Wesley Perkins graduated from Lyon in 2015 with a major in math and minors in physics and computer science. The former Brown Scholar is now completed his master's in math and is working on his Ph.D. in math at the University of Kansas.
Jacob Perkins, a Lyon senior and drum major of the marching band, is also a math major, with a minor in computer science. He, too, plans to enroll in graduate school following his graduation next May. And, by the way, it's no surprise that he plays the saxophone.
Both Daphne and Robert earned bachelor's and master's degrees from Arkansas State University and went on to complete second master's degrees at Texas A & M. Daphne has taught math and statistics for 15 years at Black River Technical College in Pocahontas, while Robert-who also taught for a few years-is a financial risk manager for Arkansas Blue Cross-Blue Shield. Their love of all things mathematical has been passed on to both sons and their daughter, Nikkolette, now a high school junior.
Daphne explained that from the early days of their marriage, she and Robert had considered setting up some kind of endowment. They thought about ASU, but somehow that just didn't seem to be the right choice. When they got to know Lyon through their sons' experiences and their own experiences on campus, they felt Lyon was right.
Currently, they are building up their endowment, which is not yet large enough to fund the awards.

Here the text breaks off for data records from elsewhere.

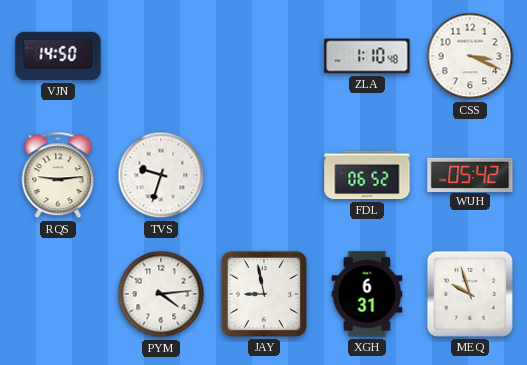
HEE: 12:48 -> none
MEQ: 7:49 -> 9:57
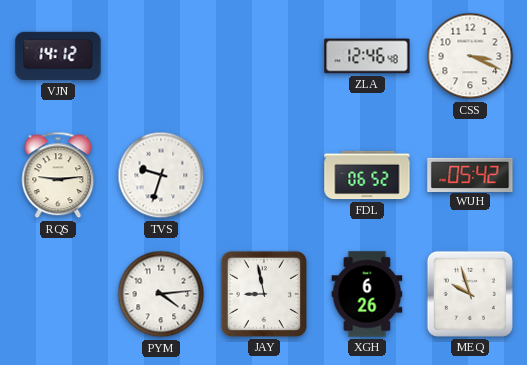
VJN: 14:50 -> 14:12
ZLA: 1:10 -> 12:46
XGH: 6:31 -> 6:26
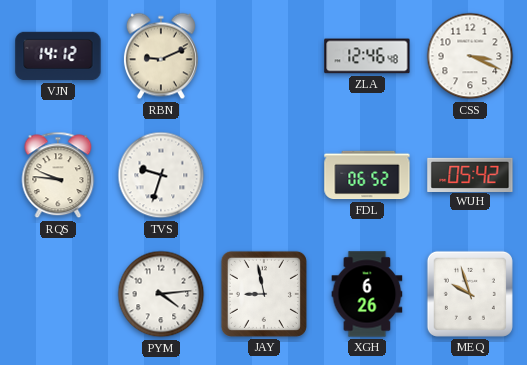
RBN: none -> 9:11
RQS: 9:14 -> 9:46
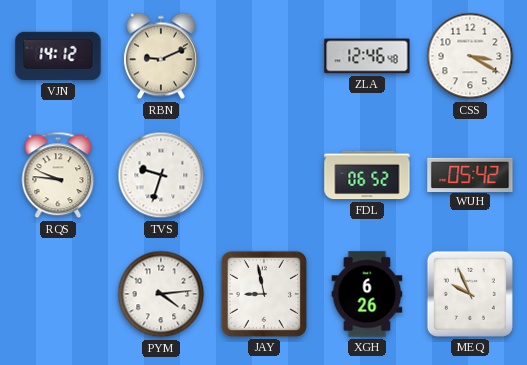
CSS: 3:19 -> 3:20
MEQ: 9:57 -> 9:56
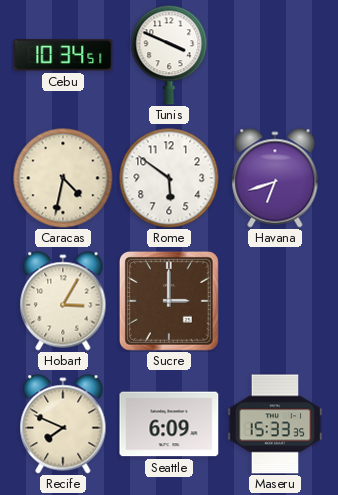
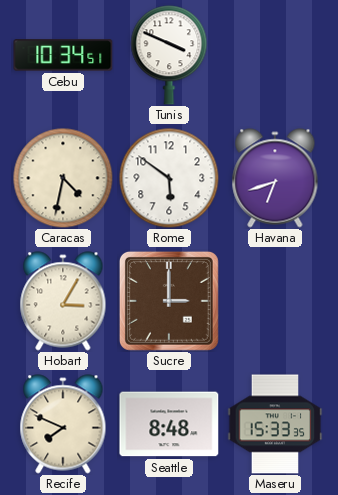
Seattle: 6:09 -> 8:48
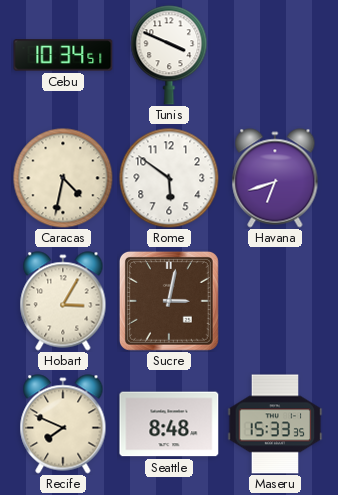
Sucre: 3:00 -> 3:02
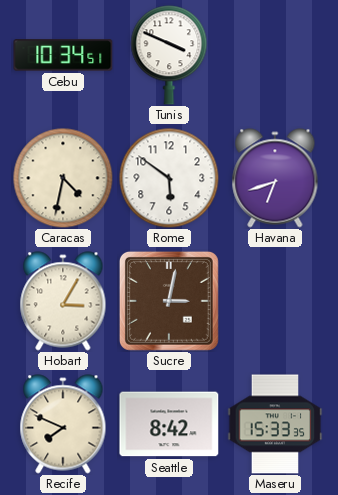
Seattle: 8:48 -> 8:42
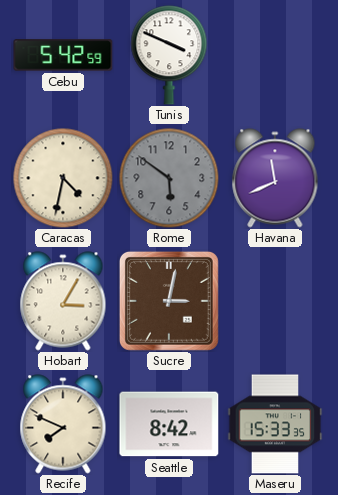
Cebu: 10:34 -> 5:42
Rome dial: white -> grey
Havana: 6:42 -> 11:41
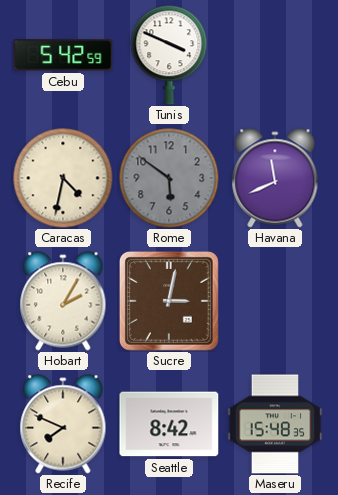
Hobart: 3:05 -> 2:05
Maseru: 15:33 -> 15:48
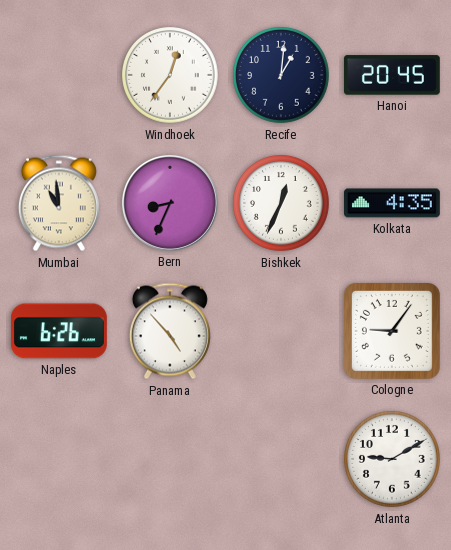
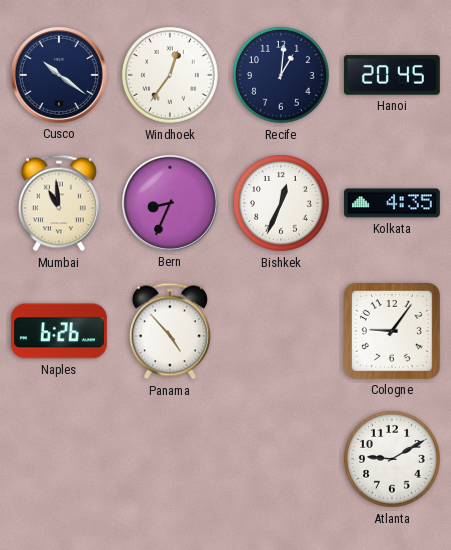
Cusco: none -> 10:21
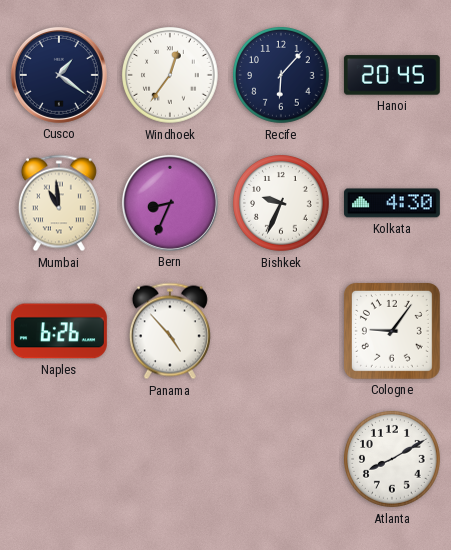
Cusco: 10:21 -> 1:21
Recife: 1:01 -> 6:07
Bishkek: 12:34 -> 9:34
Kolkata: 4:35 -> 4:30
Atlanta: 9:10 -> 8:10
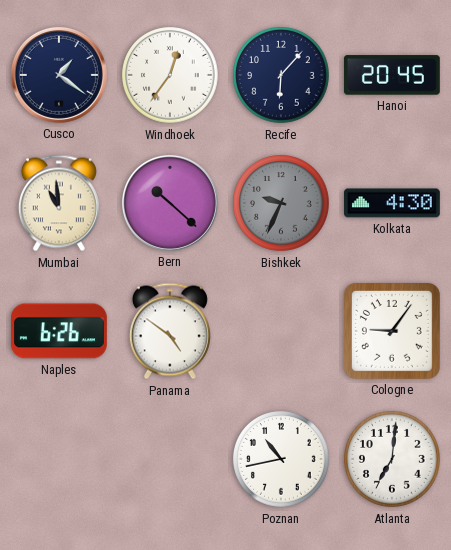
Bern: 8:34 -> 10:22
Bishkek dial: white -> grey
Panama: 4:53 -> 4:51
Poznan: none -> 10:43
Atlanta: 8:10 -> 7:01
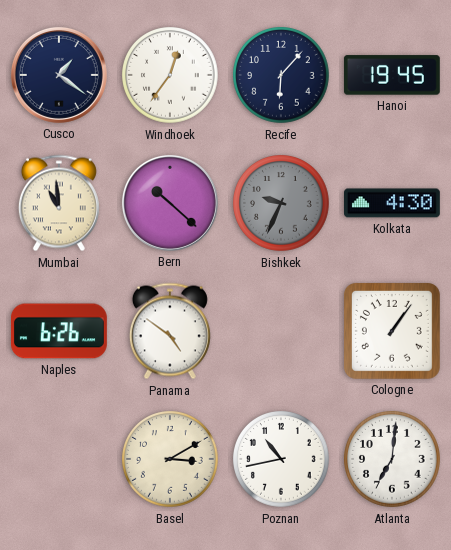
Hanoi: 20:45 -> 19:45
Cologne: 9:06 -> 1:06
Basel: none -> 3:10
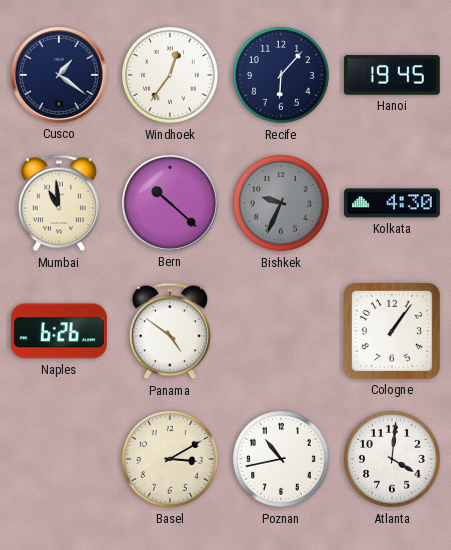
Atlanta: 7:01 -> 4:01
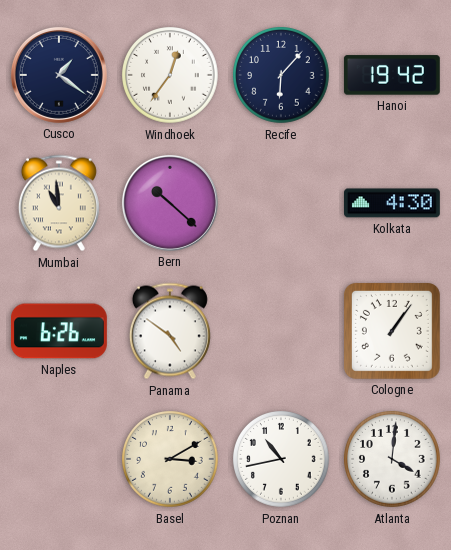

The Perkins don't want to wait, however, so they fill the gap by simply providing the annual amount for the two awards themselves. Their goal is $10,000 in their endowment, or, Robert says, perhaps a bit more.
The couple simply cannot say enough about how positive they feel about Lyon College. Robert's good opinion was first stimulated by his high school math teach, Ronnie Brogdon, an academic and athletic standout who graduated from Lyon, then Arkansas College, in 1970. Brogdon was "the best math teacher ever," according to Robert, so when Wesley was looking at colleges, his father encouraged him to look at Lyon. It turned out to be the right place for him. When it was Jacob's turn, he followed his older brother, excited by learning during a campus visit that Lyon was initiating a marching band. He told his mother to put down his deposit that very day.
In addition to the excellent education their sons have received at Lyon, the Perkins are pleased with the spiritual life Lyon offers its students. Both sons grew greatly in their relationship with God, their parents say. And they are impressed with the friendliness they have seen on campus. "Y'all know everybody here, and it makes a difference," Robert said, contrasting Lyon with the universities he attended, where classes could be enormous. Both mentioned seeing past Lyon president Donald Weatherman and various faculty and staff members helping freshmen move into the dorms, mentioning that their help made the whole experience more personal and impressed their sons and other freshmen with the sense of community at Lyon. Lyon is so friendly, Daphne noted, that she has even been hugged by a physics professor!
Nikkolette has not yet decided where she will go to college, but she too is interested in math-and creative writing. Who knows? Perhaps in another year, she will be part of the Lyon family too.